Recent headlines on the topic of “baby TV,” most of which damned Baby Einstein specifically, and, by association, all baby media, and by further association all parents who ever used or even thought of using a baby video with their child, would lead you to believe that all screentime is harmful or simply a waste of time. Others, including many academic and child development voices, argue that baby TV is not a black and white proposition.
New research suggests that appropriately designed content can result in learning as well as in increases in real world interactions. It also challenges the somewhat simplistic assumption that if we just turned off the TV all would be right in the world of parenting and child growth and development.
One of the more interesting facts in the current debate over “baby TV” is that all programming created for the under-two set is being lumped together. In some ways, that’s like saying all books, all music, all toys are the same.
The most recent research indicates the opposite to be true and reflects what parents already know: CONTENT MATTERS. The real issues are ones of moderation–making sure that you limit the amount of screen time; content–looking for programming that a baby is capable of not only attending to but understanding; and context–using TV like any other developmental experience for your child…talk about it, describe it, play along–use it to frame your natural interactions.
Damning the medium itself does not help us to understand how, when and why it might be an effective tool. We live in a highly media and screen-centric world. Our goal is to better understand the effective and responsible role of media in all of our lives…and we know now that what’s on the screen and how it’s presented can and does make a difference. That’s what we need to focus on.Unlike so many baby DVDs that simply display collections of images or are akin to video flash cards, our “adventures” feature eebee, the baby’s baby, along with real babies and real grown-ups engaged in real-world, hands-on play. Rather than an “adventure” being about the “seasons,” or “animals,” each adventure is based on a play curriculum. They are social. And babies are social learners. For example, eebee and friends play with water, paper and boxes, light and shadow, rolling and sliding, making music, building and un-building, or filling and dumping and grown-ups assist, describe and play along–just like in the real-world and just like the developmental research and experts suggest.
The Parents’ Choice Foundation says our approach is “much more engaging than typical DVDs aimed at cultivating geniuses, this is a guide for cultivating good parents.”
We know that watching is no substitute for actual experience, but observing and modeling are often the first step to doing—for babies and for parents.
We want to not only engage babies, but inspire parents as well.

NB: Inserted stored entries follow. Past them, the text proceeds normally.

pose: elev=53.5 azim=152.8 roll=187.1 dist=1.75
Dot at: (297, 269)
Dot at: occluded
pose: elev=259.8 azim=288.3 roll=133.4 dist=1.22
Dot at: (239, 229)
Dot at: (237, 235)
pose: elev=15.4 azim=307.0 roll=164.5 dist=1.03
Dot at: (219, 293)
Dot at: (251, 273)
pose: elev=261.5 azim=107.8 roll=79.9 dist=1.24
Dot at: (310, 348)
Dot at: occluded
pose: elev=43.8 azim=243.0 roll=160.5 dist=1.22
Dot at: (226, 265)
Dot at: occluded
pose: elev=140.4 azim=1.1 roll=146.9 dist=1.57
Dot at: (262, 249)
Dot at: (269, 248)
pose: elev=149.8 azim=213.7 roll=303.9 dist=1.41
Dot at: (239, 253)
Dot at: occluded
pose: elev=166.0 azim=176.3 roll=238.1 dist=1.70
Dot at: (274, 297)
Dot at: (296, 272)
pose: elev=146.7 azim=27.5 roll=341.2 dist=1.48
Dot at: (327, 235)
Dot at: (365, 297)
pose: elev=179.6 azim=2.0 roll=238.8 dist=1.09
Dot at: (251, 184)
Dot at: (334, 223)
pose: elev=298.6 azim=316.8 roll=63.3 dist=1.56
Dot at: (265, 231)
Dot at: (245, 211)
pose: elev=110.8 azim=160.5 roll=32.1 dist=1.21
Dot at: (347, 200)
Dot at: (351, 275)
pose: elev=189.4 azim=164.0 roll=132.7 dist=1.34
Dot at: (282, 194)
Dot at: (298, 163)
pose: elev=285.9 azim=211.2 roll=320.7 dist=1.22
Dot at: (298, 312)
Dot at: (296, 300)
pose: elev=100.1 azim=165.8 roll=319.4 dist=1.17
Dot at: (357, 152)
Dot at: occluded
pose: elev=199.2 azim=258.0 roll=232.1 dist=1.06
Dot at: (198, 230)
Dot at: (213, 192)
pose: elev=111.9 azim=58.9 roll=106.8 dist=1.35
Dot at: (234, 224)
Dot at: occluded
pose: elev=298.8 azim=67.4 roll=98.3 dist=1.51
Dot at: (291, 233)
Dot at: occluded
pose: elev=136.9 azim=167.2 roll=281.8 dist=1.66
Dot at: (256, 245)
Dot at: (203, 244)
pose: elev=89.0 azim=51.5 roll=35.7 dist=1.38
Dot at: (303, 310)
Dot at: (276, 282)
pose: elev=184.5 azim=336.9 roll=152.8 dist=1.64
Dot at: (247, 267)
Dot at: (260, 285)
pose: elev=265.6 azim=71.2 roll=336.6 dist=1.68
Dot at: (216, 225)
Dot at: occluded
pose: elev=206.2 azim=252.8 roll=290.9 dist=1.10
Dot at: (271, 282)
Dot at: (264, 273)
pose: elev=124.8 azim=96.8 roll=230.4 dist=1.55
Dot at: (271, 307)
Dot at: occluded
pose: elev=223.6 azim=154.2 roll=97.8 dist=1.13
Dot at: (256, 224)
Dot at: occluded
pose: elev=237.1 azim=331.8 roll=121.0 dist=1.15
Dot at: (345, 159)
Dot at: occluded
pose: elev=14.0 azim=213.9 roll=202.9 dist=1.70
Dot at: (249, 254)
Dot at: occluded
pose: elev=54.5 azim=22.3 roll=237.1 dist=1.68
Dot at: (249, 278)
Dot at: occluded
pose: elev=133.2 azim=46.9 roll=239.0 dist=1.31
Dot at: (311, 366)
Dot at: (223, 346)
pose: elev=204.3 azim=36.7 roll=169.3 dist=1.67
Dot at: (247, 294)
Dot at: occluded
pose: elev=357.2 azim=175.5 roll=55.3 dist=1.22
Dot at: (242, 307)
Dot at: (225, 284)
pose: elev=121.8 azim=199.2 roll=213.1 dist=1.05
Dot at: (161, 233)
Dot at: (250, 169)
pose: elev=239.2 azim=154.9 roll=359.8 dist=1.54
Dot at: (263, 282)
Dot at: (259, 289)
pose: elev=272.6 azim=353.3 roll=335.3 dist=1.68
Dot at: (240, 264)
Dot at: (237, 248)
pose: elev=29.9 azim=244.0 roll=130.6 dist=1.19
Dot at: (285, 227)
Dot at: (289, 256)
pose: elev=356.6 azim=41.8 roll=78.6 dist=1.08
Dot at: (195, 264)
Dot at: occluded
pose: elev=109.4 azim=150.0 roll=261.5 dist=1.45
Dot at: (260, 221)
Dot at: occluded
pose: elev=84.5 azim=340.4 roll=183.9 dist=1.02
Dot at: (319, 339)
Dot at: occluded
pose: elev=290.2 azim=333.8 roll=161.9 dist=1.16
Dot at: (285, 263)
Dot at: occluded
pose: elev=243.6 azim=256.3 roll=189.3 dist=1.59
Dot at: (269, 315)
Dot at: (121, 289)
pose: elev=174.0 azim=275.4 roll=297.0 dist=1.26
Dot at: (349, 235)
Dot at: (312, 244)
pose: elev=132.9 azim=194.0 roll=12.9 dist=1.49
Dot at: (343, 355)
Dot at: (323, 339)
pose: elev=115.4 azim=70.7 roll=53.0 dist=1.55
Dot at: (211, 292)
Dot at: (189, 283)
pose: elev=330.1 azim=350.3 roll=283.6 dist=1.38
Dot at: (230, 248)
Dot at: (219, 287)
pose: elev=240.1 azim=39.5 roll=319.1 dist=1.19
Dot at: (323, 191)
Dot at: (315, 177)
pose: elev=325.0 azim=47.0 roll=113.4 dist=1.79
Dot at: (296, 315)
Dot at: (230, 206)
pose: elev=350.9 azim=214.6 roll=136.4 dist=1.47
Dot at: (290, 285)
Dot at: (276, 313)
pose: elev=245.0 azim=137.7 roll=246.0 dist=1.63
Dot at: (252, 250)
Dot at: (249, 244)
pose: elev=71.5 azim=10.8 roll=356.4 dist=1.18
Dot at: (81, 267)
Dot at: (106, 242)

Our goal is to be a catalyst for real-world play, to focus on the foundational skills babies can only build through experience, and to celebrate the natural everyday interactions with parents that are essential for learning.The exciting and satisfying result of this baby- and play-centered approach is the countless reports from families who describe how they are not only playing and interacting with their babies during an “adventure,” but before and after as well. Hearing these stories, receiving baby pictures, and knowing that we are a playful addition to a parent’s arsenal of learning tools are what truly inspires us.
Dr. Kathy Hirsch-Pasek, author of Einstein Never Used Flashcards, says “After decades of research, scientists and child development experts have come to a clear conclusion: Play is the best way for children to learn.” Yet Hirsh-Pasek is also an academic advisor for eebee’s adventures. Hirsh-Pasek says, “eebee’s adventures sparkle with a creativity that shows how the magic of everyday moments can become extraordinary learning opportunities.”
Hirsh-Pasek believes that video content that can “come off the screen and onto the living room floor” might have the potential to prompt real interactions between a parent and child and therefore, could make a difference for both parent and baby. She acknowledges that more research needs to be done on the topic..
Dr. Deborah Linebarger, a children’s media research scholar at the University of Pennsylvania, echoes Hirsh-Pasek’s point of view, and has been at the forefront of conducting research that is both longitudinal and that looks at what’s actually on the screen. “If what’s on the screen reflects a baby’s world and the types of situations a child might naturally be observing, then there’s the likelihood that very young children can understand it and potentially learn from it,” she says.
The reality is that babies, in general, are social learners. Babies get a lot of stimulation from a lot of very different stimuli…people, pets, books, music, toys, boxes, keys, your glasses, your hair, your clothing, pots, pans, doors… and videos. Nevertheless, they need you, their first teacher (and favorite toy) to help them make sense of the world and build knowledge and skills. If moderate co-viewing of appropriate content results in babies and parents smiling, laughing, talking, singing, dancing, and playing, before, during or after viewing, isn’t that, after all, exactly what the doctors ordered?
**on several occasions the press has referred to eebee as “the Un-baby Einstein.”